* [RECORDS PROVIDED]:
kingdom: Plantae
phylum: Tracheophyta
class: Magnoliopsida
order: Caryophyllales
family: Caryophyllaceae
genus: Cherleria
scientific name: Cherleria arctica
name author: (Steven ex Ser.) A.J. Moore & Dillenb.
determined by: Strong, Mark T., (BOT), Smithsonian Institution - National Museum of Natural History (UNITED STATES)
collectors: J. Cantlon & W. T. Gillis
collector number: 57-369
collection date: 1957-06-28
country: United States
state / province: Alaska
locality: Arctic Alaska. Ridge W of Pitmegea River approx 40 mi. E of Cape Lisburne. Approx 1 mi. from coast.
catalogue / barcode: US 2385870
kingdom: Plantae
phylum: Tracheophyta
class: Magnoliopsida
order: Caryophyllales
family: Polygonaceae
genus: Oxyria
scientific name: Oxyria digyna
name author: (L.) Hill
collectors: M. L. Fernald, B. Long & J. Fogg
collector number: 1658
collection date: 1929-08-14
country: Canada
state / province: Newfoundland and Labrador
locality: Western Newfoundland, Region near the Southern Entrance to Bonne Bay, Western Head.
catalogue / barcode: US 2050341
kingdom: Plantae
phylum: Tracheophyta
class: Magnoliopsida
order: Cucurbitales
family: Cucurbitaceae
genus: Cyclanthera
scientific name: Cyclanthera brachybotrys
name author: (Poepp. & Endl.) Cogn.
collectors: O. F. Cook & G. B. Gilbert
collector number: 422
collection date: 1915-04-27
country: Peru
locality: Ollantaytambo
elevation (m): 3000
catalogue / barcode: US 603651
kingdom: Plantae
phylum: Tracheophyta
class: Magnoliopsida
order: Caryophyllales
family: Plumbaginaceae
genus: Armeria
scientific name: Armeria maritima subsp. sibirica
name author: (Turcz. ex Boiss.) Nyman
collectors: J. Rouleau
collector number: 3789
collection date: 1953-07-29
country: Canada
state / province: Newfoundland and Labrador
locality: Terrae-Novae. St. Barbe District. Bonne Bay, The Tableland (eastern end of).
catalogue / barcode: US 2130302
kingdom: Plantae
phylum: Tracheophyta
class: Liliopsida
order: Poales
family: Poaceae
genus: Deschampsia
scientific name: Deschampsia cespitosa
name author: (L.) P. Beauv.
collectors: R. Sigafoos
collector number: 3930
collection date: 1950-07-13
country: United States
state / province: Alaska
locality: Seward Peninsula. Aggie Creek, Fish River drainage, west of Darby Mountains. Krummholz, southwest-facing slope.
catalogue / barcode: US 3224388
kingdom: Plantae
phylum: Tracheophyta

* [WHAT TO PRODUCE]: Update the lines above so that each "collectors" becomes "collected by", leaving everything else unchanged.

* [OUTPUT OF THE EXERCISE]:
kingdom: Plantae
phylum: Tracheophyta
class: Magnoliopsida
order: Caryophyllales
family: Caryophyllaceae
genus: Cherleria
scientific name: Cherleria arctica
name author: (Steven ex Ser.) A.J. Moore & Dillenb.
determined by: Strong, Mark T., (BOT), Smithsonian Institution - National Museum of Natural History (UNITED STATES)
collected by: J. Cantlon & W. T. Gillis
collector number: 57-369
collection date: 1957-06-28
country: United States
state / province: Alaska
locality: Arctic Alaska. Ridge W of Pitmegea River approx 40 mi. E of Cape Lisburne. Approx 1 mi. from coast.
catalogue / barcode: US 2385870
kingdom: Plantae
phylum: Tracheophyta
class: Magnoliopsida
order: Caryophyllales
family: Polygonaceae
genus: Oxyria
scientific name: Oxyria digyna
name author: (L.) Hill
collected by: M. L. Fernald, B. Long & J. Fogg
collector number: 1658
collection date: 1929-08-14
country: Canada
state / province: Newfoundland and Labrador
locality: Western Newfoundland, Region near the Southern Entrance to Bonne Bay, Western Head.
catalogue / barcode: US 2050341
kingdom: Plantae
phylum: Tracheophyta
class: Magnoliopsida
order: Cucurbitales
family: Cucurbitaceae
genus: Cyclanthera
scientific name: Cyclanthera brachybotrys
name author: (Poepp. & Endl.) Cogn.
collected by: O. F. Cook & G. B. Gilbert
collector number: 422
collection date: 1915-04-27
country: Peru
locality: Ollantaytambo
elevation (m): 3000
catalogue / barcode: US 603651
kingdom: Plantae
phylum: Tracheophyta
class: Magnoliopsida
order: Caryophyllales
family: Plumbaginaceae
genus: Armeria
scientific name: Armeria maritima subsp. sibirica
name author: (Turcz. ex Boiss.) Nyman
collected by: J. Rouleau
collector number: 3789
collection date: 1953-07-29
country: Canada
state / province: Newfoundland and Labrador
locality: Terrae-Novae. St. Barbe District. Bonne Bay, The Tableland (eastern end of).
catalogue / barcode: US 2130302
kingdom: Plantae
phylum: Tracheophyta
class: Liliopsida
order: Poales
family: Poaceae
genus: Deschampsia
scientific name: Deschampsia cespitosa
name author: (L.) P. Beauv.
collected by: R. Sigafoos
collector number: 3930
collection date: 1950-07-13
country: United States
state / province: Alaska
locality: Seward Peninsula. Aggie Creek, Fish River drainage, west of Darby Mountains. Krummholz, southwest-facing slope.
catalogue / barcode: US 3224388
kingdom: Plantae
phylum: Tracheophyta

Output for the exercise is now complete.